COLUMBIA, Tenn. – In one of the largest settlements of its kind, an Arkansas forestry company has agreed to pay $2.75 million to settle the legal claims of foreign guestworkers who say they were cheated out of the wages they earned planting trees for the company.
Superior Forestry Service Inc.’s agreement to pay more than 2,200 guestworkers makes this one of the largest settlements ever reached under the Migrant and Seasonal Agricultural Worker Protection Act.
The lawsuit was brought on behalf of the workers by the Southern Poverty Law Center (SPLC), Farmworker Justice, the Legal Aid Justice Center and attorneys from two Chicago-based private law firms: Willenson Law, LLC and Hughes, Socol, Piers, Resnick & Dym. Superior Forestry is one of the largest forestry contractors in the United States.
The settlement received preliminary approval Thursday from U.S. District Judge William J. Haynes Jr. It is subject to final approval following a fairness hearing in March.
Throughout the South, men imported from foreign countries are doing backbreaking forestry work under the federal government's "guestworker" program. Denied the protection of the marketplace, these foreign workers are modern-day indentured servants, bound to unscrupulous labor contractors who routinely exploit them.
“Guestworkers are too often seen as disposable workers who can be cheated and exploited,” said Jim Knoepp, an attorney with the SPLC’s Immigrant Justice Project. “This settlement sends a powerful message that these workers have rights and that their employers will be held accountable.”

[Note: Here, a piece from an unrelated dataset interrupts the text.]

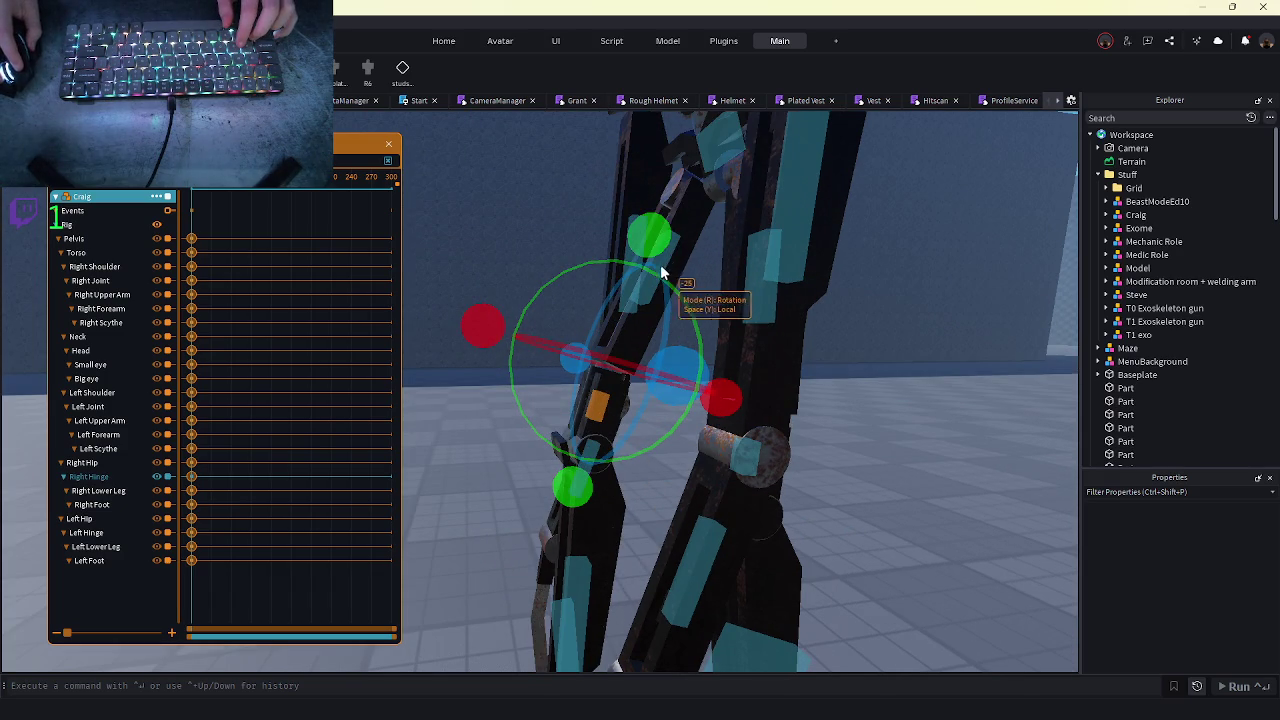
pyautogui.click(530, 400)
pyautogui.click(489, 510)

The company also agreed to abide by the Fair Labor Standards Act and the Migrant and Seasonal Agricultural Worker Protection Act to ensure workers are not cheated out of future wages. Superior’s guestworkers were recruited from Mexico and Central America to plant pine seedlings throughout the Southeastern United States. They entered the country legally under the H-2B guestworker visa program.
Once finalized, the settlement will end the lawsuit, which was filed in January 2006. During the lawsuit, Superior was held in contempt of court three times. The contractor was most recently held in contempt in July after a company labor recruiter showed up at a meeting in Mexico between plaintiff lawyers and workers interested in the lawsuit – violating a court order and intimidating workers who might join the lawsuit.
That incident led the court to punish Superior by barring it from presenting evidence to dispute the workers’ claims for damages.
The SPLC’s 2007 report Close to Slavery documents rampant wage violations, recruitment abuses, seizure of identity documents and squalid living conditions in the H-2B program. Guestworkers, whose visas do not allow them to change jobs, typically have little recourse if they are exploited.